What advice would you give yourself (if you could) in your last 12 months of service?  

That's a great question, probably have more faith in my ability to hit the ground running and aim higher for my initial job.  It's that period of transition when the wider world starts to pigeon hole you and that can be a little tricky to shake off.  I would also lean in to the informal support from other service leavers.  While you are unlikely to be able to pay that person back for their advice (other than by buying them a coffee or a beer when you meet).  However, you can always look back to those that leave after you and help build their network as they start the move in to the civilian world.
What advice would you give yourself (if you could) in your first year after leaving the military? 

Keep your eyes open and be bolder.  In the forces we have a career progression that we have a part in but is mainly driven by the system to constantly refresh and spread knowledge.  That isn't true in the vast majority of organisations, they place the onus on the individual to drive their career path and will be more than happy to leave you marking time in a role that suits their purposes.
You now have a Coaching Business 'Simplicity in Mind' what made you want to support Service Leavers and Veterans after their service?

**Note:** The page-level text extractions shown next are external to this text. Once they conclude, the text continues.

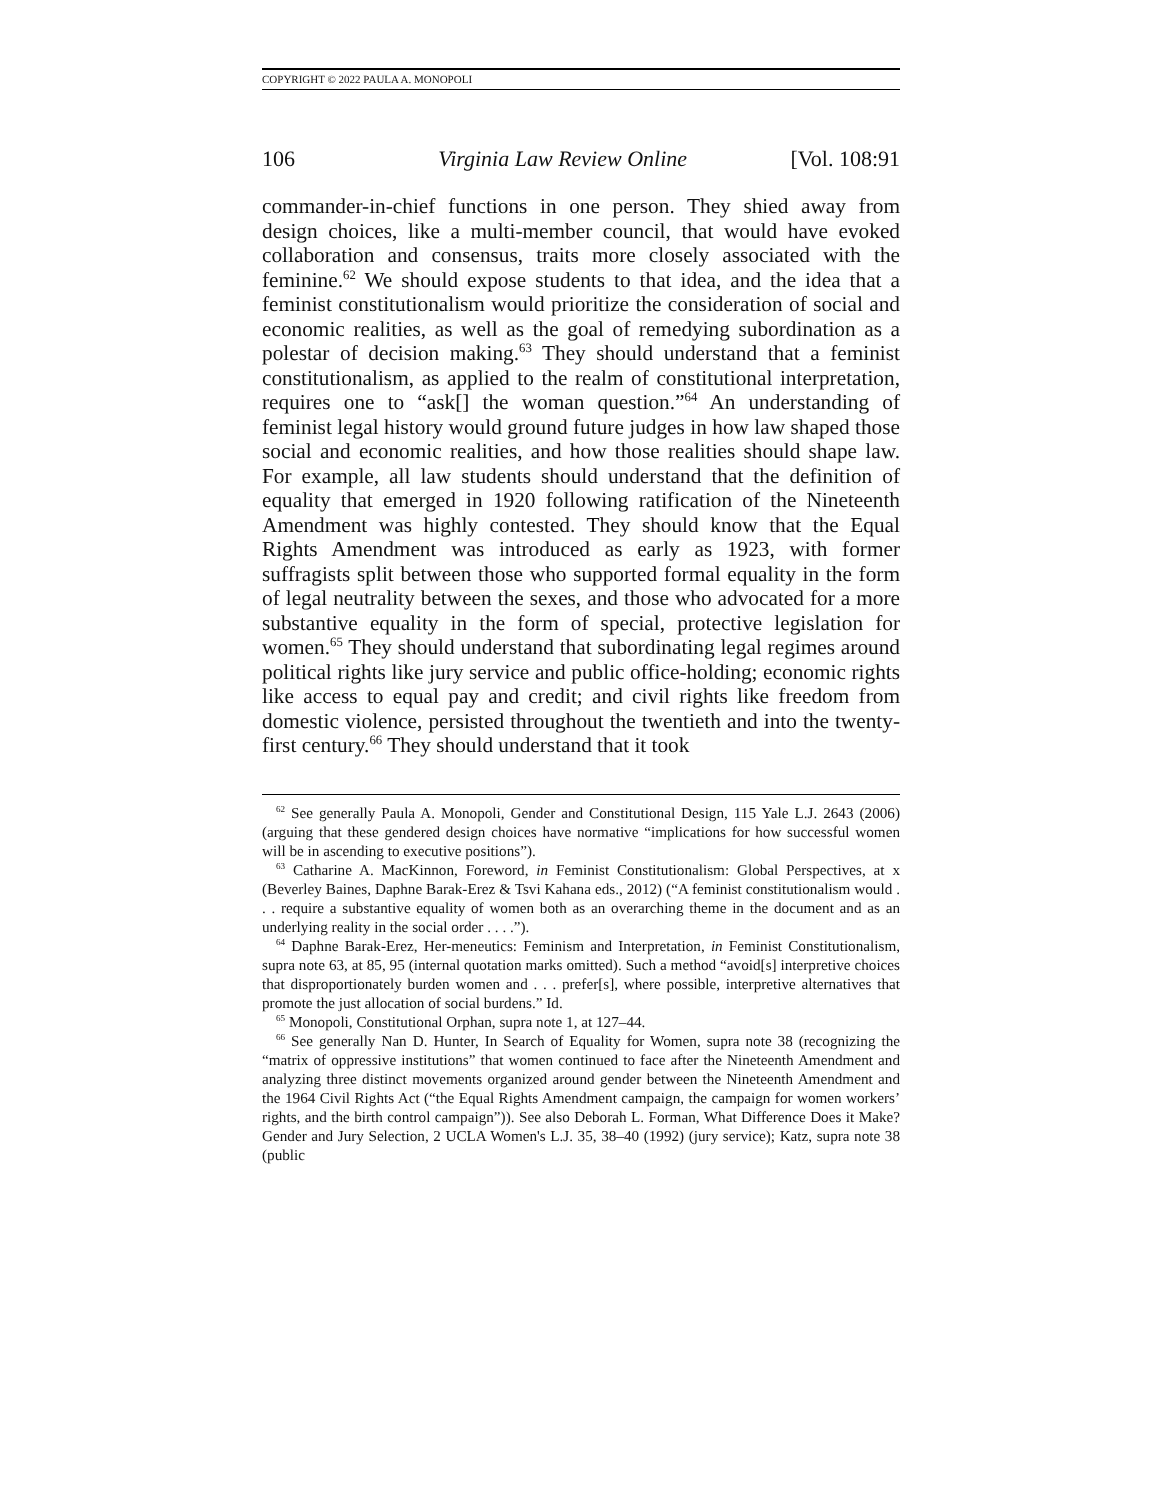COPYRIGHT © 2022 PAULA A. MONOPOLI
106 Virginia Law Review Online [Vol. 108:91
commander-in-chief functions in one person. They shied away from design choices, like a multi-member council, that would have evoked collaboration and consensus, traits more closely associated with the feminine.<sup>62</sup> We should expose students to that idea, and the idea that a feminist constitutionalism would prioritize the consideration of social and economic realities, as well as the goal of remedying subordination as a polestar of decision making.<sup>63</sup> They should understand that a feminist constitutionalism, as applied to the realm of constitutional interpretation, requires one to “ask[] the woman question.”<sup>64</sup> An understanding of feminist legal history would ground future judges in how law shaped those social and economic realities, and how those realities should shape law. For example, all law students should understand that the definition of equality that emerged in 1920 following ratification of the Nineteenth Amendment was highly contested. They should know that the Equal Rights Amendment was introduced as early as 1923, with former suffragists split between those who supported formal equality in the form of legal neutrality between the sexes, and those who advocated for a more substantive equality in the form of special, protective legislation for women.<sup>65</sup> They should understand that subordinating legal regimes around political rights like jury service and public office-holding; economic rights like access to equal pay and credit; and civil rights like freedom from domestic violence, persisted throughout the twentieth and into the twenty-first century.<sup>66</sup> They should understand that it took
<sup>62</sup> See generally Paula A. Monopoli, Gender and Constitutional Design, 115 Yale L.J. 2643 (2006) (arguing that these gendered design choices have normative “implications for how successful women will be in ascending to executive positions”).
<sup>63</sup> Catharine A. MacKinnon, Foreword, in Feminist Constitutionalism: Global Perspectives, at x (Beverley Baines, Daphne Barak-Erez & Tsvi Kahana eds., 2012) (“A feminist constitutionalism would . . . require a substantive equality of women both as an overarching theme in the document and as an underlying reality in the social order . . . .”).
<sup>64</sup> Daphne Barak-Erez, Her-meneutics: Feminism and Interpretation, in Feminist Constitutionalism, supra note 63, at 85, 95 (internal quotation marks omitted). Such a method “avoid[s] interpretive choices that disproportionately burden women and . . . prefer[s], where possible, interpretive alternatives that promote the just allocation of social burdens.” Id.
<sup>65</sup> Monopoli, Constitutional Orphan, supra note 1, at 127–44.
<sup>66</sup> See generally Nan D. Hunter, In Search of Equality for Women, supra note 38 (recognizing the “matrix of oppressive institutions” that women continued to face after the Nineteenth Amendment and analyzing three distinct movements organized around gender between the Nineteenth Amendment and the 1964 Civil Rights Act (“the Equal Rights Amendment campaign, the campaign for women workers’ rights, and the birth control campaign”)). See also Deborah L. Forman, What Difference Does it Make? Gender and Jury Selection, 2 UCLA Women's L.J. 35, 38–40 (1992) (jury service); Katz, supra note 38 (public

I established Simplicity in Mind to provide some formal structure to the support I had been giving to veterans on an ad hoc basis from the time I left.  I was becoming increasingly frustrated and saddened by the relentless headlines of veteran suicides and I wanted to try and do something to help change that.  Simplicity in Mind provides 1-1 and small virtual group sessions for veterans for free (on Mondays and some evenings).  It also delivers training to corporations and private individuals for a fee which pays for the website, insurance and in time, will help fund the delivery of the work with veterans; a sort of pay it forward "corporate social responsibility".